Galatasaray tarihinin en büyük başarısını elde ettiği günden, üstüne bir de Süper Kupa'yı aldığı günden neredeyse tam 10 yıl geçti. 10 yıl içinde sürekli çarpıklaşan, sürekli daha fazla kelle alan, sürekli daha fazla gitsincilik oynanan bir kulübe döndü.
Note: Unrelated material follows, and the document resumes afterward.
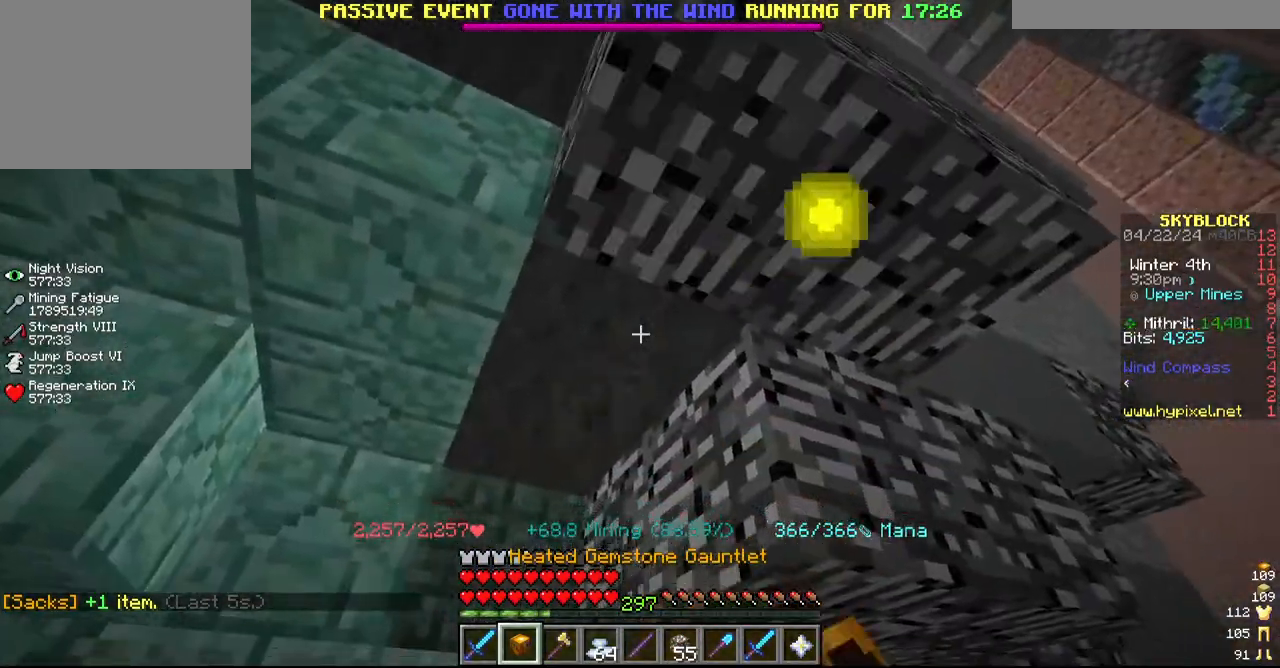
{"keys": [], "mouse": ["left"], "events": [[17, "w", "down"], [317, "w", "up"]]}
Lucescu, Fatih Terim, Hagi, Gerets, Kalli, Skibbe, Bülent Korkmaz ve sıradaki yalnız adamımız olan Frank Rijkaard. Her şey Canaydın'ın kongreyi kazanmasıyla start aldı sanırım. Hiç sevmesem de bize başarılar kazandıran Lucescu'yu, Fatih Terim uğruna yolladık. Fatih Terim'i her zaman çok severim. Fakat Lucescu'nun başarılarından sonra gelmesi? Kongre kazanmak için bir takımın kimyasıyla oynamak? Bilmiyorum. Yakışmadı Galatasaray'a. Olmadı yani. Bizim gömleğimiz bu değildi. Sonra Fatih Terim'i de kongre vaadiyle gönderdik. Bu sefer teknik direktör başarısız oldu belki fakat Fatih Terim yahu. İki kongre arasına krema oldu. Belki de gördüğüm en kuvvetli adam, Galatasaray camiasının bu beliren adam yeme huyuna kurban oldu. Sonra Hagi geldi. Fatih Terim'in gidişiyle dağılan takımı toparladı. Türkiye Kupası finalinde Fenerbahçe'ye tam 5 gol attı takımı. Ama Nobre'nin saçmasapan bir golü yüzünden bir efsaneyi küstürdük. Stadlarda Hırsız Hagi diye bağırttık taraftarı. Hagi ulan! Fenerbahçe'ye yenilirken, kendiyle uğraşan rakip taraftara eliyle 5 işareti yapabilecek kadar baba Galatasaraylı'ya çöp muamelesi yaptık.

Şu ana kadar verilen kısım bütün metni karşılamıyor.